A group of hybrid brooms derived from C. purgans crossed with multiflorus, of which the typical and original clone should be known as C. × praecox ‘Warminster’. This broom has the habit of C. multiflorus, but with denser and heavier masses of young branches. Leaves mostly simple, about 12 in. long, silky like the young shoots; soon falling. Flowers sulphur-yellow, produced in remarkable abundance in early May, and very beautiful then; but they have a heavy, rather unpleasant odour which renders the plant unsuitable for growing in large masses near the house. It ripens good seed, but the plants do not come true, reverting more or less to one or other parent.

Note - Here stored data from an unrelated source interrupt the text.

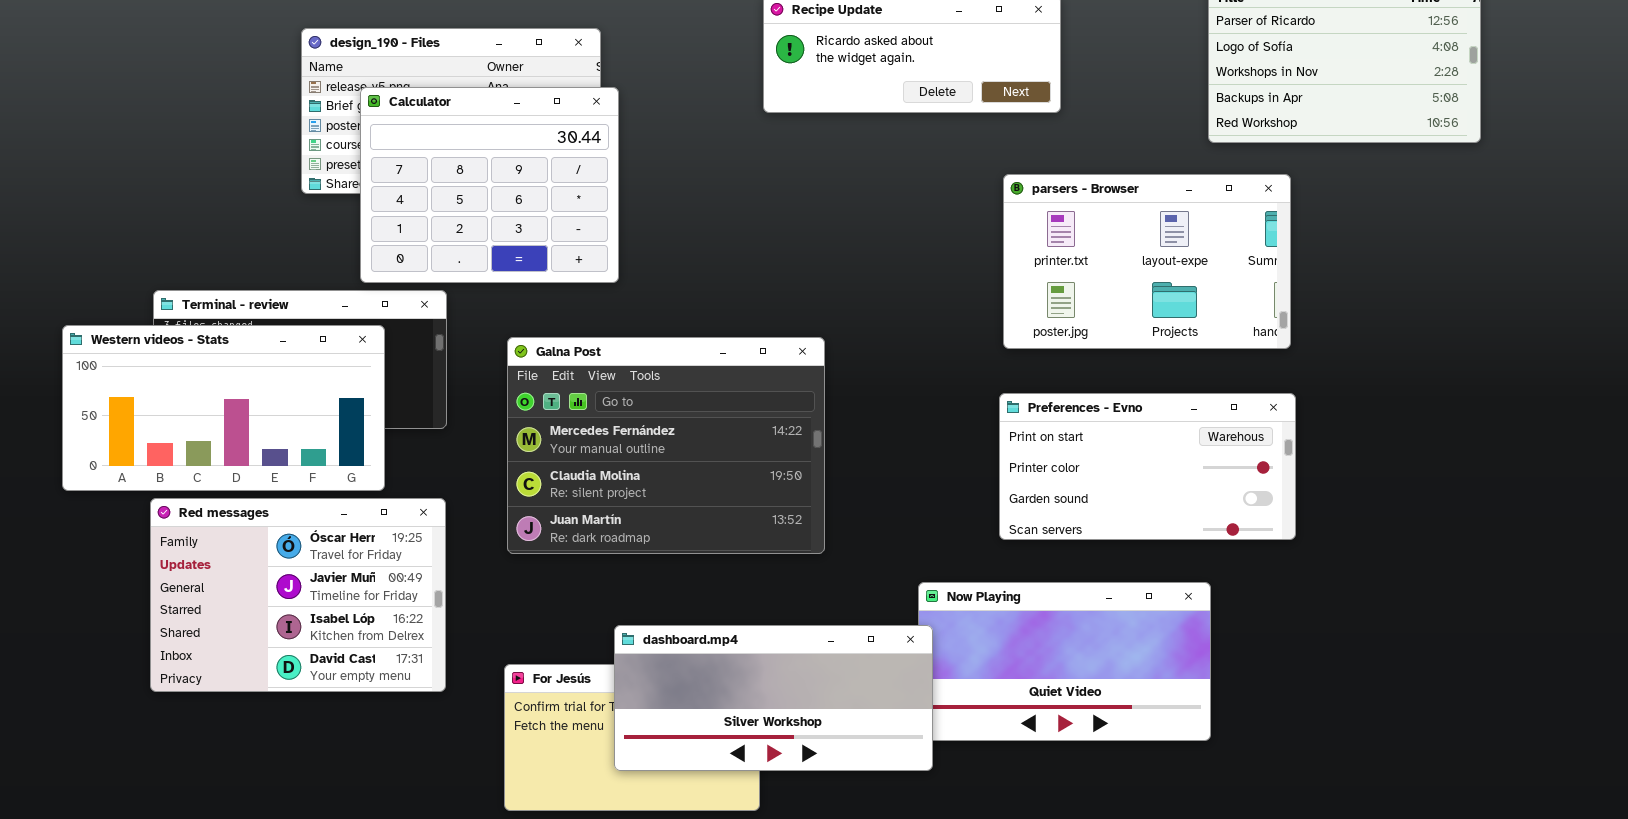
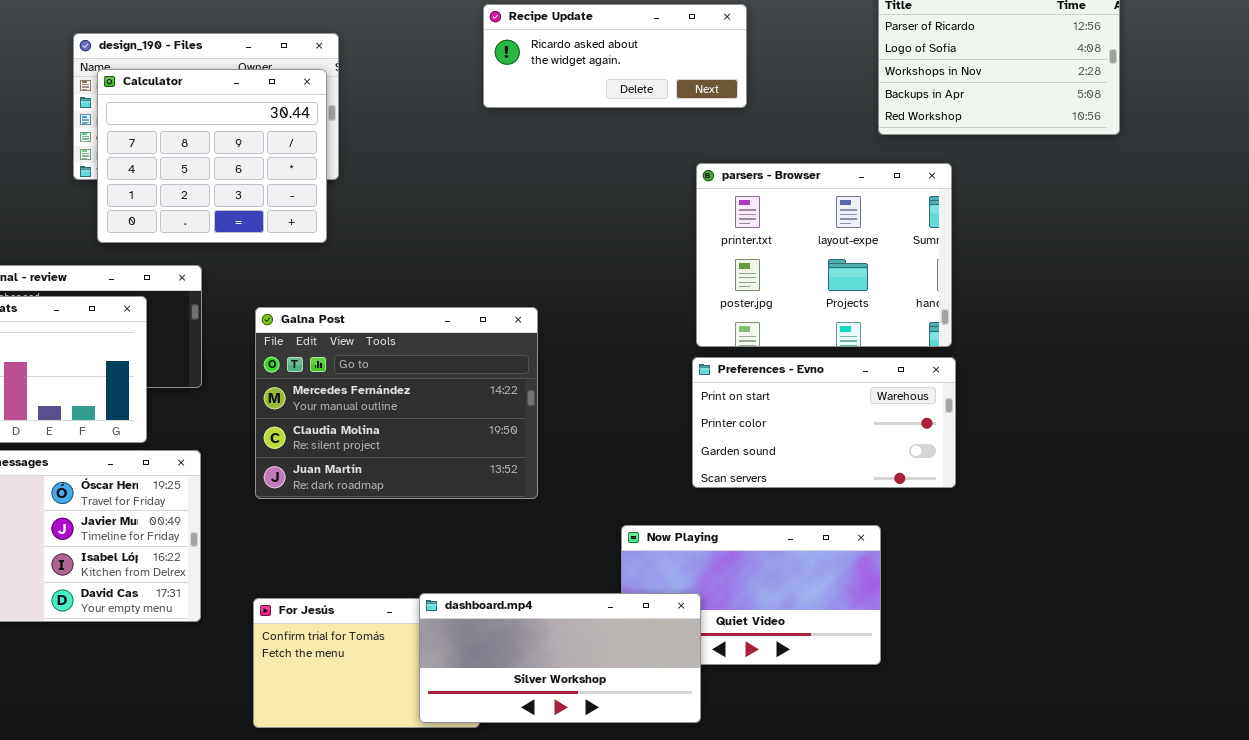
Calculator: [360,87,619,283] -> [97,69,327,243], moved
parsers - Browser: [1003,174,1291,349] -> [696,163,952,347], resized
dashboard.mp4: [614,625,933,771] -> [419,593,701,723], moved

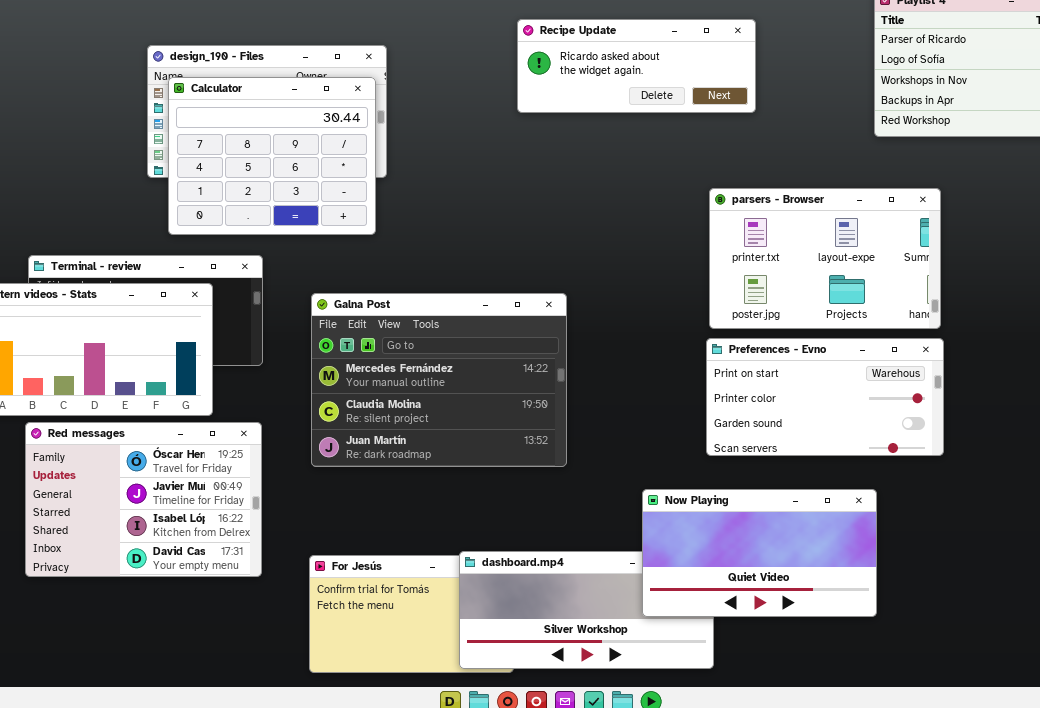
parsers - Browser: [696,163,952,347] -> [709,188,941,329], resized
Now Playing: [621,525,881,665] -> [642,489,877,617], raised

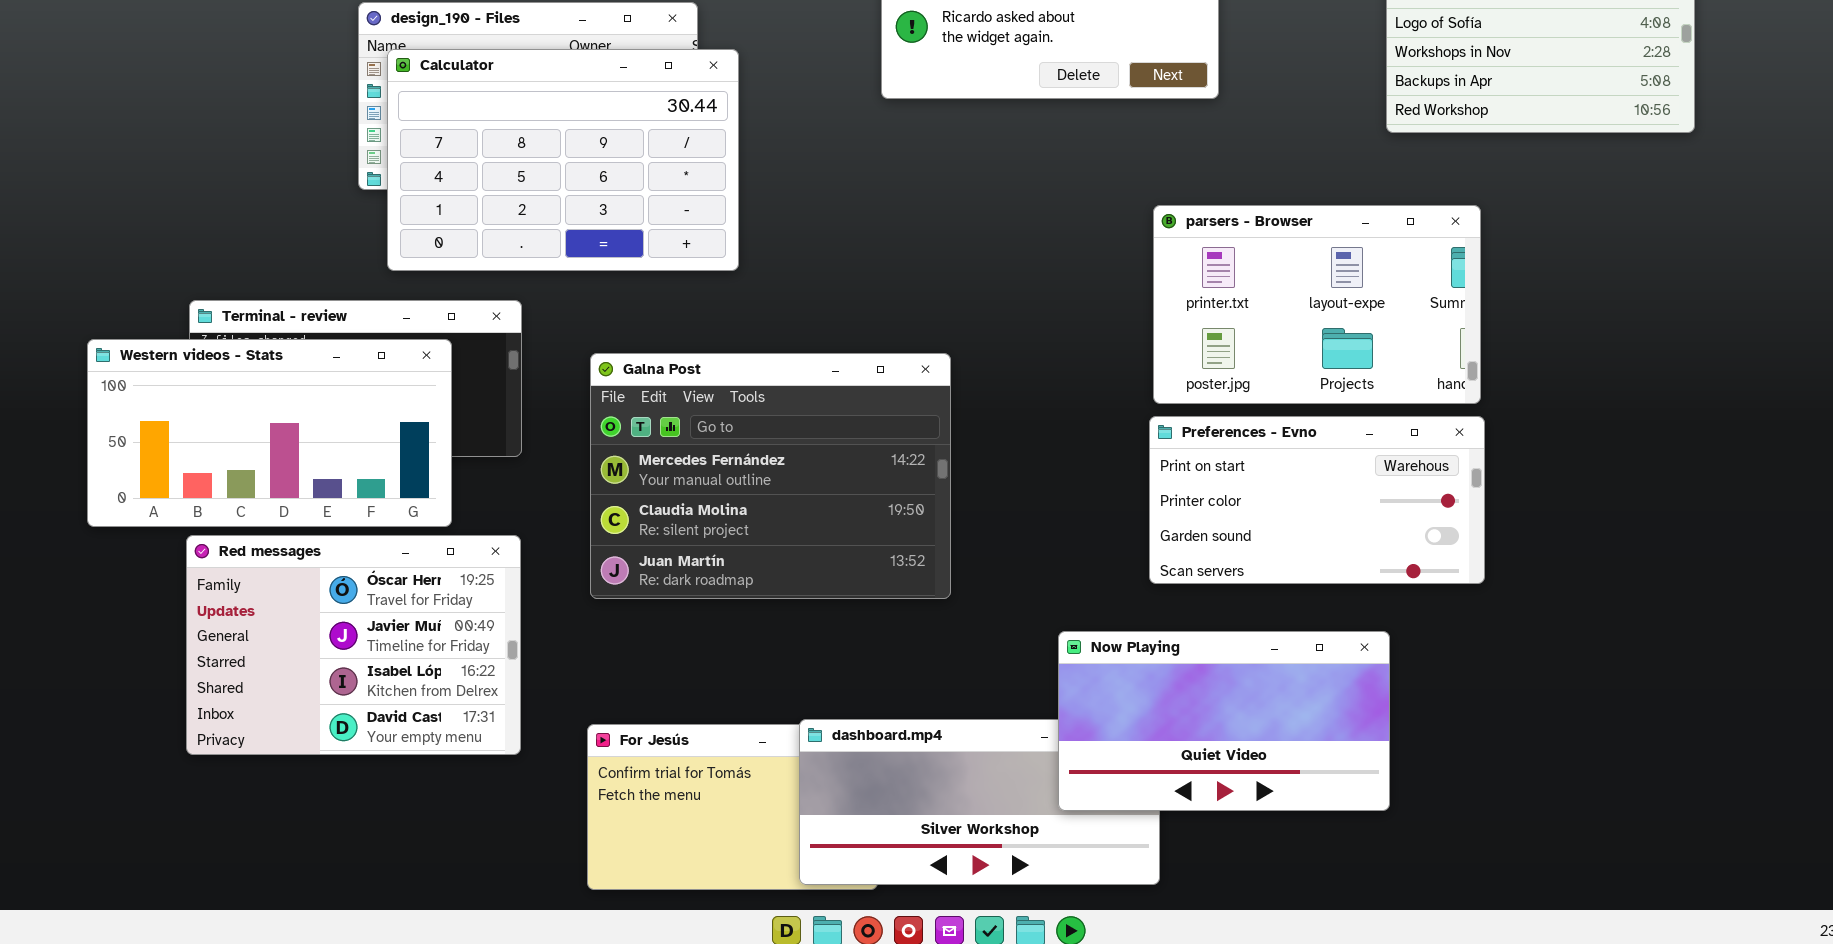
Calculator: [168,77,376,235] -> [387,49,739,271], resized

It can be increased easily from cuttings placed in sandy soil under cloches or in a cold frame during August. This fine broom first appeared among some seedlings of C. purgans in the nursery of Messrs Wheeler of Warminster about 1867. From its appearance it was surmised that it was a hybrid between that species and C. multiflorus, made through insect agency. The reversion of its seedlings to the white broom have since proved this to be true.

‘Warminster’ sets fertile seed, from which some named varieties have been raised. ‘Allgold’, of Dutch origin, has deep yellow flowers and is slightly taller than the parent; ‘Gold Spear’, raised in Germany in 1955 by G. Arends and first introduced to Britain in 1964, will probably prove to be rather smaller in habit than ‘Warminster’ of which, too, it is a seedling. The flowers are bright yellow, freely borne. In the older ‘Albus’, raised at the Daisy Hill nursery, they are white. For the use of the Warminster broom in recent hybridising, see the introductory note to Cytisus.

From the Supplement (Vol. V)

The authorship of the name C. × praecox is strictly Wheeler ex Bean, since it was a catalogue name only until W. J. Bean described this broom.

The size of typical C. × praecox (‘Warminster’) was not given in the description. It is 5 to 6 ft in height and quite as much in width. Another clone in this group is ‘Gold Spear’, also known as ‘Canary Bird’, with flowers rather deeper yellow than in ‘Allgold’. It was raised in Germany.